A inutilidade prática de dar atenção a supostos especialistas de
disciplinas em que o conhecimento do passado e do presente é insuficiente para
prever o futuro ficou provada num impressionante estudo levado a cabo por
Philip Tetlock, que ao longo de 20 anos pôs à prova as previsões
de analistas políticos e economistas. Tetlock entrevistou 284 pessoas
profissionalmente remuneradas como consultores ou comentadores em questões de
política e economia e pediu-lhes que avaliassem a probabilidade de certas
ocorrências num futuro relativamente próximo, quer sobre as áreas do planeta
nas quais eram especialistas, quer sobre regiões que conheceriam menos bem. Estes
especialistas apenas tinham que dizer se achavam que determinada situação permaneceria
inalterada, ou se haveria mais ou menos de uma coisa qualquer, fosse crescimento
económico, fosse liberdade política. Perguntou também aos entrevistados como é
que chegavam às suas conclusões, como é que avaliavam os dados que não
confirmavam as suas opiniões e como é que reagiam quando se provava que estavam
enganados. Ao todo, reuniu mais de 80 mil previsões. Os resultados foram
aterradores. Os “especialistas” teriam acertado mais vezes se tivessem
atribuído o mesmo grau de probabilidade a qualquer dos três cenários possíveis.
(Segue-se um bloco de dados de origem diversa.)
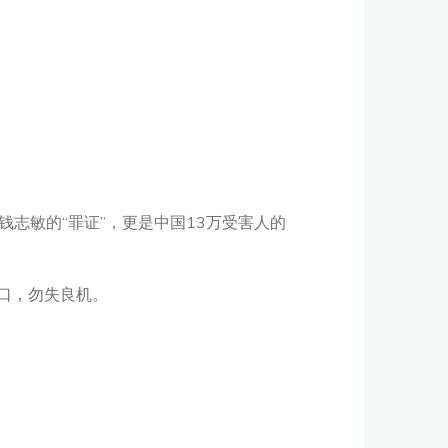
钱志敏的“罪证”，更是中国13万受害人的
窗口，勿失良机。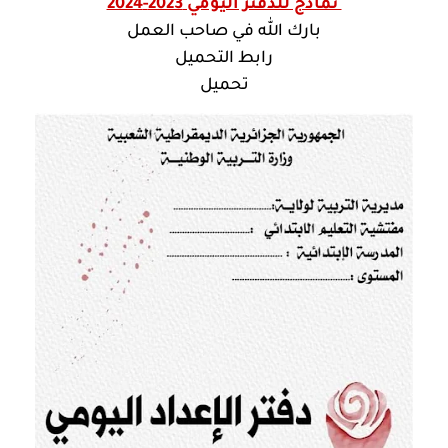
نماذج للدفتر اليومي 2023-2024
بارك الله في صاحب العمل
رابط التحميل
تحميل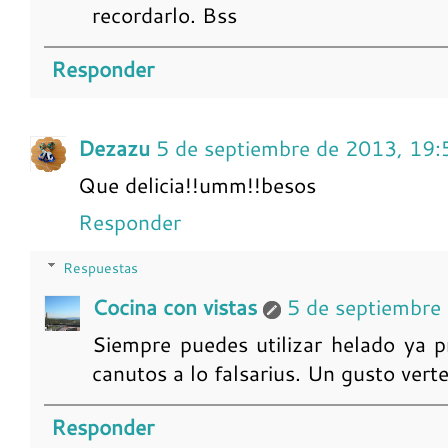
recordarlo. Bss
Responder
Dezazu
5 de septiembre de 2013, 19:
Que delicia!!umm!!besos
Responder
Respuestas
Cocina con vistas
5 de septiembre
Siempre puedes utilizar helado ya 
canutos a lo falsarius. Un gusto verte
Responder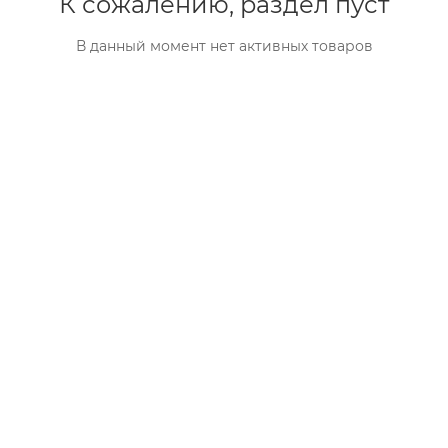
К сожалению, раздел пуст
В данный момент нет активных товаров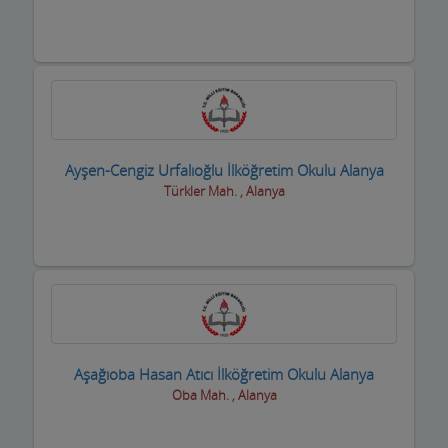
Piknik Yerleri
Prefabrik Ev ve Konteyner
Raf Sistemleri
Reklamcılık ve Tanıtım Hizmetleri
Rent A Car Firmaları
Ayşen-Cengiz Urfalıoğlu İlköğretim Okulu Alanya
Türkler Mah. , Alanya
Resim Sanat Galerileri
Resmi Kurumlar
Resmi Odalar
Restorant, Lokanta ve Fast Food
Sanayi Sitesi
Aşağıoba Hasan Atıcı İlköğretim Okulu Alanya
Oba Mah. , Alanya
Ses ve Işık Sistemleri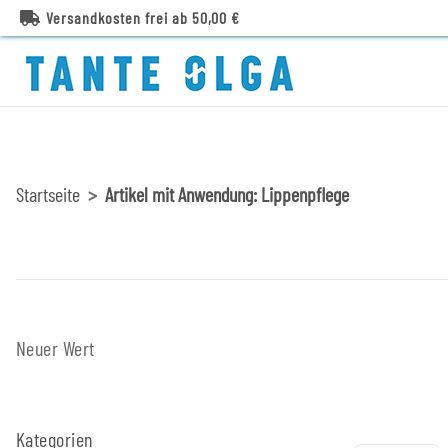
Versandkosten frei ab 50,00 €
Startseite
Artikel mit Anwendung: Lippenpflege
Neuer Wert
Kategorien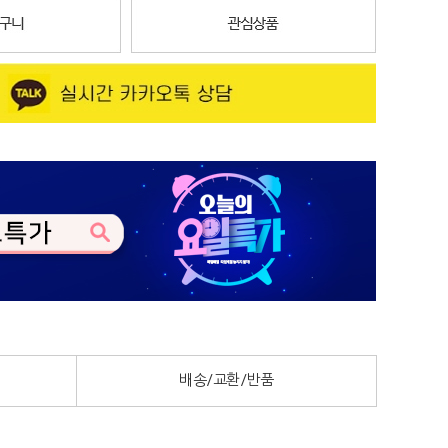
배송/교환/반품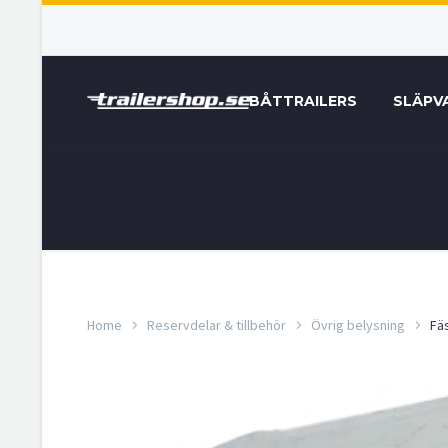
BÅTTRAILERS
SLÄPV
Home
Reservdelar & tillbehör
Övrig belysning
Fä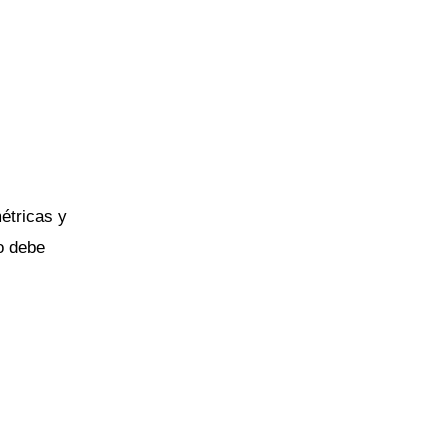
étricas y
o debe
Confirmou-se também que os maiores especialistas são por vezes os que mais erram,
por excesso de confiança nos seus conhecimentos e capacidades. E o mais
engraçado de tudo é mesmo a dificuldade de admitirem os erros e a criatividade
das justificações encontradas.
Como se viu recentemente com o caso da demissão de um ministro, que pensou
sair pela porta grande, foi acusado de escolher a porta pequena e afinal se
encontrou numa porta giratória, nem os mais argutos comentadores foram capazes
de prever fecho nem desfecho. Esta não é, certamente, uma ciência certa! Já se
o método escolhido para retirar o ministro das Necessidades, em vez da
demissão, tivesse sido a defenestração, bastaria um conhecimento elementar de
física para estimar que, a uma velocidade uniformemente acelerada, o encontro do
grave estadista com o pavimento teria tido consequências realmente irrevogáveis.